Ellis and See interviewed the manager of a local grocery store regarding the price of lamb, heating oil, perishables and security. Standing underneath an awning of rippled aluminum slabs, Ellis stepped into the shade to ask several questions of the grocer through his assigned interpreter. Meanwhile, See went across the street to speak to the butcher.
Civil affairs Soldiers spend many hours learning the proper techniques for conducting an atmospherics interview.
“It is important to make an introduction and greet these people using local customs and gestures before jumping right into the interview,” explained Ellis, a resident of Atlanta. “The people seem to relax and share more of their problems and concerns instead of feeling that they are being interrogated.”
Knowing local problems can help win minds
Grocer Kareem Arabi told Ellis’ interpreter that he believes there are potential agricultural jobs in the area. Even though there is a language barrier Ellis did not divert his attention from the person to whom he was speaking. This way, the conversation remained personal and confidential.
“There is a lack of irrigation water and more importantly, electricity, which is critical to making sure the irrigation pumps work,” repeated Ellis, listening intently to the storeowner explaining his concerns. “Young men and women in the town could be gainfully employed if the pumps were working and the farms fully utilized.”
Stepping back into the midday heat, he walked toward his vehicle, closing his note pad. “Unfortunately, this community will remain underemployed and a lot of people in this sector will remain jobless until these problems are addressed by local government,” Ellis said. “If civil affairs can help, we certainly would like to participate in those discussions.”
For now, the team would have to return to Hor Rajeb to reassess irrigation and electricity issues that were brought up from the interviews. If a project is funded, civil affairs will return to follow up on the progress of work requests that were submitted.
Atmospherics can empower policy makers
Atmospherics is a relatively new methodology and cannot be statistically verified like a detailed study or various methods of American-style polling. Until there is greater stability and more secure conditions in Iraq, atmospherics is the most reliable method available for acquiring knowledge on people’s thoughts concerning the government and Coalition Forces.
There are several institutions that are normally reliable places to look for these studies. In the case of Iraq, the Department of Defense has been working with U.S. Agency for International Development, which for decades has collected information on issues related to sustained development. According to its Web site, “working with Iraqi institutions to establish an environment for sustainable economic growth empowers policy makers to formulate and execute decisions based on economic data, implementing the most modern and best practices in good governance.”
Disheartening to many number crunchers is the unreliable demographic information in the country due to the fact that no census has been conducted in more than 20 years.

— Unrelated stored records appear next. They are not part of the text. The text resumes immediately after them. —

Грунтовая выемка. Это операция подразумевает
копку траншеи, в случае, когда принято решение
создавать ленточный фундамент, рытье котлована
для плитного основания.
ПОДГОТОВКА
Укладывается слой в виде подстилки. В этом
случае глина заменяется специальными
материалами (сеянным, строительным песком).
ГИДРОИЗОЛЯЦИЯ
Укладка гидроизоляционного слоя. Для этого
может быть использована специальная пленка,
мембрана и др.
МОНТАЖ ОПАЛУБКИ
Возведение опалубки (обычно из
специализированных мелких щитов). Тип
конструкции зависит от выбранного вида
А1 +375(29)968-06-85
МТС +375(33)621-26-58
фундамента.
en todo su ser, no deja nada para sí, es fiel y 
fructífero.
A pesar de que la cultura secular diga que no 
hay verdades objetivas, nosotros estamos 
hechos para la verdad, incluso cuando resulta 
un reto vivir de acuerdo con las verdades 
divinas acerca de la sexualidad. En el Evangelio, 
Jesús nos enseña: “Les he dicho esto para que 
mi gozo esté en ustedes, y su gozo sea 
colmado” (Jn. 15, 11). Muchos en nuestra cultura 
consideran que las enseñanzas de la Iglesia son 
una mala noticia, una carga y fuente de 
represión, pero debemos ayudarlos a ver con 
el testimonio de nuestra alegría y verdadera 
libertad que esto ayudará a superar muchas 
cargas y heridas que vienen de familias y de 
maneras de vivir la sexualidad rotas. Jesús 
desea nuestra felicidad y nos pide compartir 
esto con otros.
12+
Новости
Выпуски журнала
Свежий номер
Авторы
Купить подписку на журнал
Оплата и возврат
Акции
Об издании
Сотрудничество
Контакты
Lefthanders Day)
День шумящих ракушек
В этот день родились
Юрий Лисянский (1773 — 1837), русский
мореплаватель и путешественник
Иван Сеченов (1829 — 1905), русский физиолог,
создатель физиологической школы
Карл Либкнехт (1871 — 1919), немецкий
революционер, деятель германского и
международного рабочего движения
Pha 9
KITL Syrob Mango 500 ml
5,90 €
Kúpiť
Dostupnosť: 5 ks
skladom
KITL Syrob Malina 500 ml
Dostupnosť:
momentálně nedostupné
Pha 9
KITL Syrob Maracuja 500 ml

Wind differs in each muhalla
“So much information is simply lost. So, even though we use atmospherics to gather information and determine which way the wind is blowing in a particular muhalla, people’s attitudes, thoughts, and beliefs may be entirely different across the street,” explained See. “There needs to be long-term continuity, not only of vision, but also of the means to achieve it, including information gathering.”
These Soldiers have had extensive Middle Eastern studies course work and in many cases are encouraged to become functional in the Arabic language. Commanders rely on them and their unique ability to discern what is actually being said, especially in the densely-populated areas around Baghdad.
Civil affairs teams glean information from atmospherics and then use that data to aid the Iraqi people and unit commanders in daily operations.
(Editor’s note: Spc. Christopher Mallard serves with the 425th Civil Affairs Battalion.)